Getting fit for summer can be tough and challenging.

That’s where an exclusive total body, summer- ready workout comes in.

Created by Brian Morgan, personal trainer for the Army’s 233rd Base Support Battalion, the workout requires practically no equipment and helps bodies get lean and sculpted.

Staying fit is a lifestyle change. There may be many quick-fix gimmicks, but the true way of getting results boils down to good old-fashioned sweat, said Morgan, who is also an instructor for Ab Lab, an ab-intense workout offered free in Darmstadt, Germany.

Morgan’s total body workout is a strength-and-cardio program that aims for a firmer body overall. The mind will also reap benefits through lower stress levels and more confidence, Morgan said.

“It’s the best medicine money could buy — forget the doctors,” Morgan said of fitness.

“Getting fit is a lifestyle. It’s about change. It’s not just shaping up for the summer, but your goal should be to produce the best body of your life.”

Beginners should start with light weights and a low number of repetitions. Also, as with any workout regimen, consult a physician.

Morgan explains how the three components of fitness — strength training, aerobics and flexibility — are used in his program.

Each workout should begin with a warm-up, including 10 to 15 minutes of walking or jogging, as well as stretching. Then all workouts should end with a cool down, including stretching of all body parts worked.

The plan

Exercises aimed at specific parts of the body should be done every day, with at least one day’s break in between each body part. Also, 30 to 40 minutes of cardio activity, three to five days a week, should be included in a regular exercise plan. Cardio could include aerobic activity outside with skates, biking or hiking, water aerobics, dancing or learning a new cardio-intensive sport.

Sample schedule

Monday: Focus on chest exercises. Do push-ups and dips. Shoot for three sets of 8 to 12 reps. Follow up with 30 minutes of cardio.

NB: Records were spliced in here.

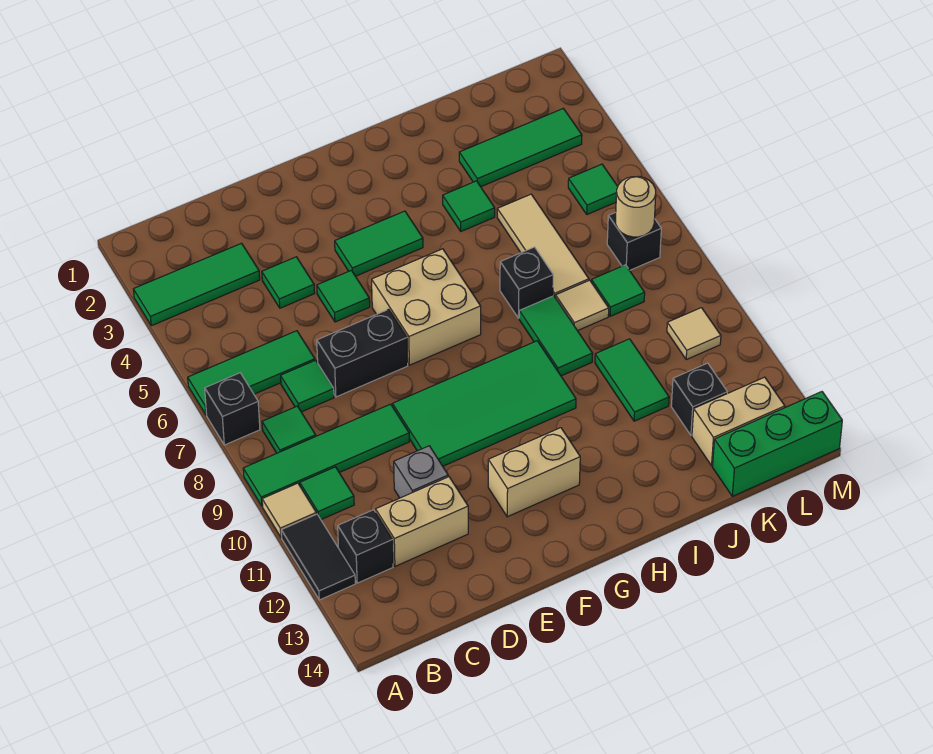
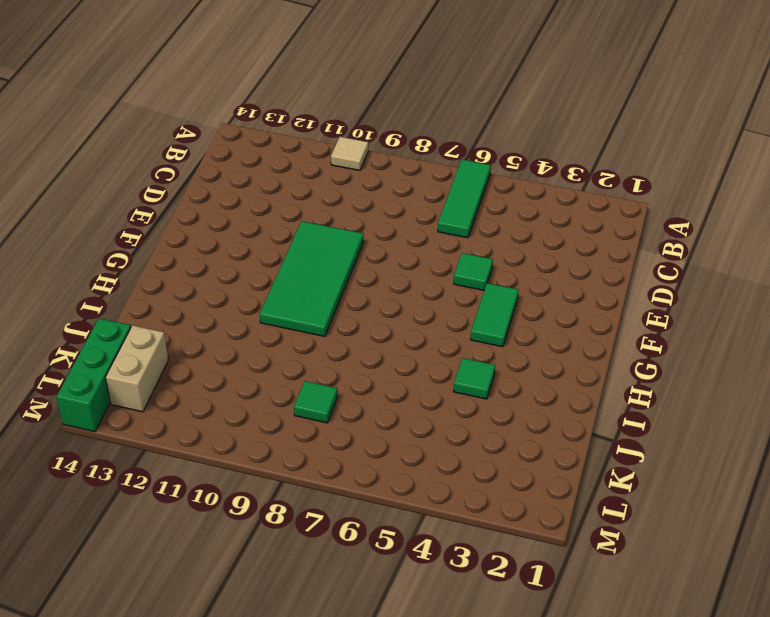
none -> green tile A3:C3 level 1
none -> black brick A7 level 1
none -> green tile A9:D9 level 1
none -> black tile A11:A12 level 1

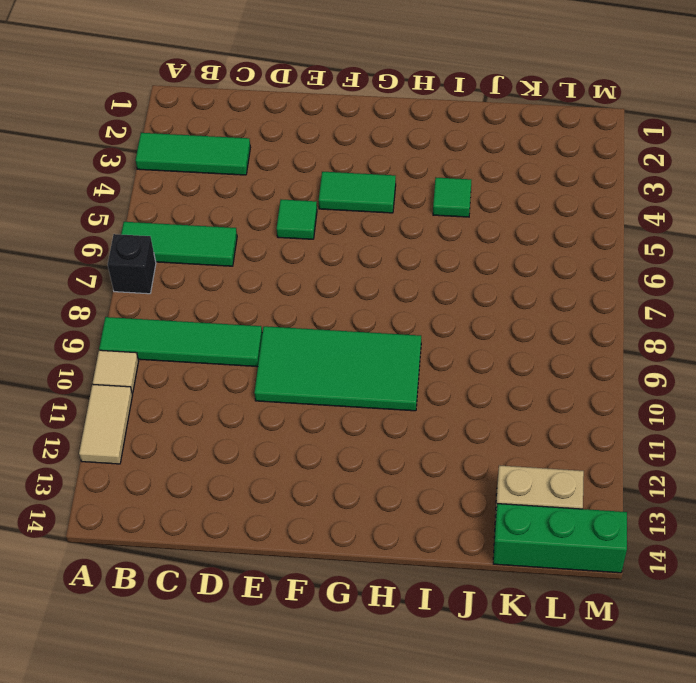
tan tile A11:A12 level 1 -> black tile A11:A12 level 1
none -> green tile B8 level 1
none -> green tile B10 level 1
none -> black brick B12 level 1
none -> green tile C7 level 1

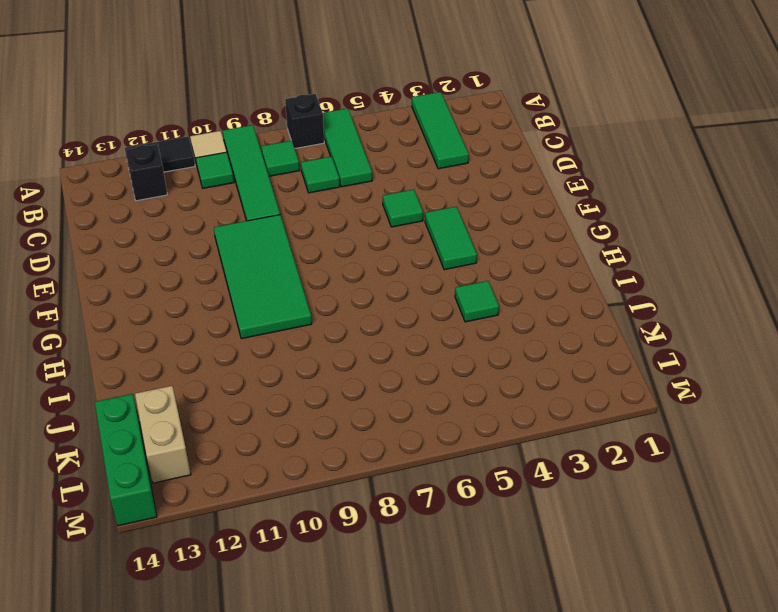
none -> tan brick C12:D12 level 1
none -> green tile D4 level 1
none -> black brick D7:E7 level 1
none -> grey brick D11 level 1

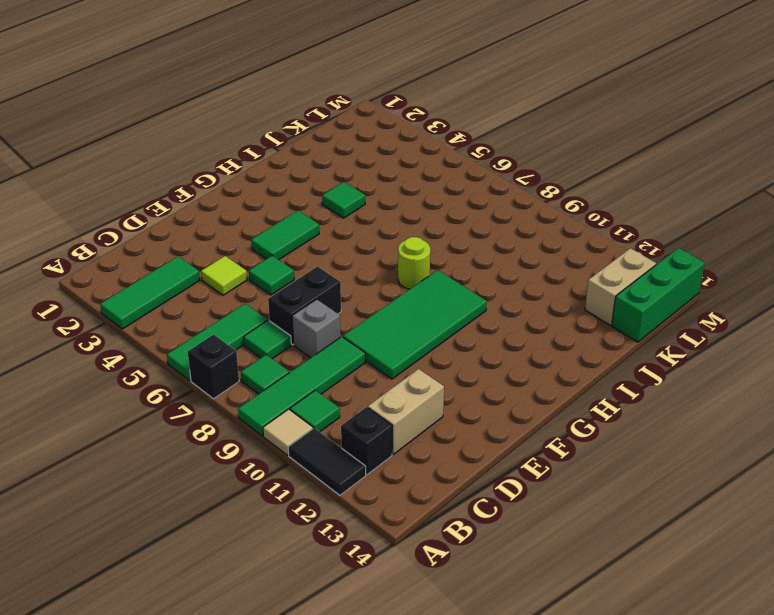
lime tile D4 level 1 -> green tile D4 level 1
grey brick D8 level 1 -> grey brick D11 level 1
lime round brick H8 level 1 -> none
none -> tan brick F6:G7 level 1
none -> tan brick F12:G12 level 1
none -> black brick I7 level 1
none -> green tile I8:I9 level 1

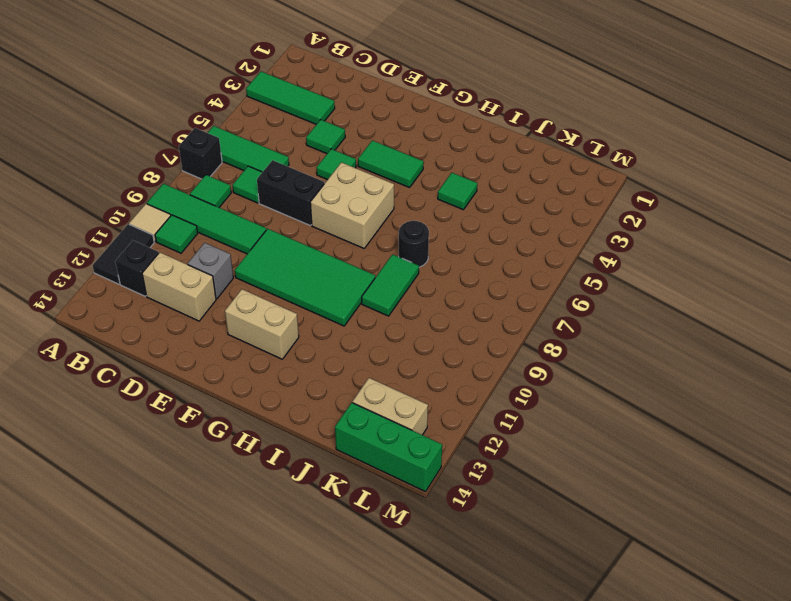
black round brick I7 level 1 -> black brick I7 level 1
none -> green tile J3:L3 level 1
none -> tan tile J5:J7 level 1
none -> tan tile J8 level 1
none -> green tile J10:J11 level 1

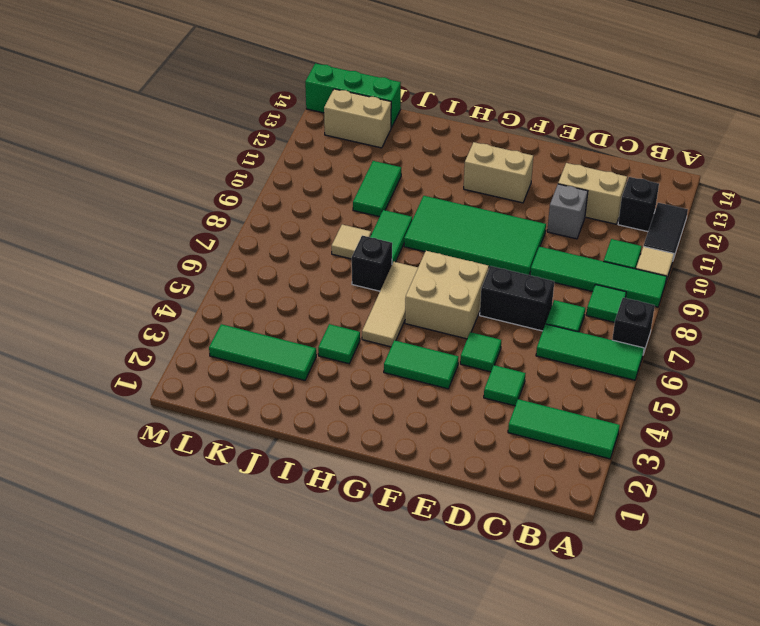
tan tile H5:H7 level 1 -> tan tile J5:J7 level 1
none -> green tile K8 level 1
none -> black brick K12 level 1
none -> green tile L5 level 1
none -> black brick L7 level 1

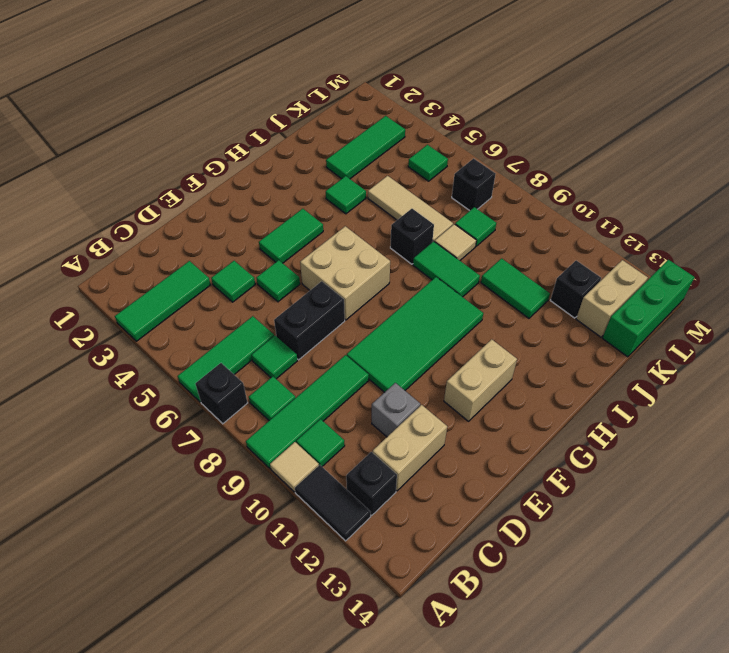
none -> tan tile L10 level 1
none -> tan round brick L7 level 2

Tuesday: Rest muscles. Do 30 to 45 minutes of cardio.

Wednesday: Focus on back muscles. Do chin-ups and rows, with same sets and reps as above. Take a day off from cardio and instead stretch all major muscle groups.

Thursday is biceps day. Do dumbbell curls and concentration curls, shooting for same sets and reps as above. Weights should stay fairly light for beginners, between 3 to 10 pounds, and can even be done with two cans of soup.

Friday: Take a break from muscle building and enjoy 30 to 45 minutes of a cardio activity of your choice.

Saturday: Focus on legs. Do squats, lunges and leg curls with the same sets and reps as above. Take a break from cardio.

Sunday: Focus on shoulders. Do the same sets and reps as above for the military press and lateral raise (this is where cans of soup can come in handy again).

Note: Cardio need not be completed directly after each weight session. It can be broken up throughout the day with walks to and from work or school or completed later in the day.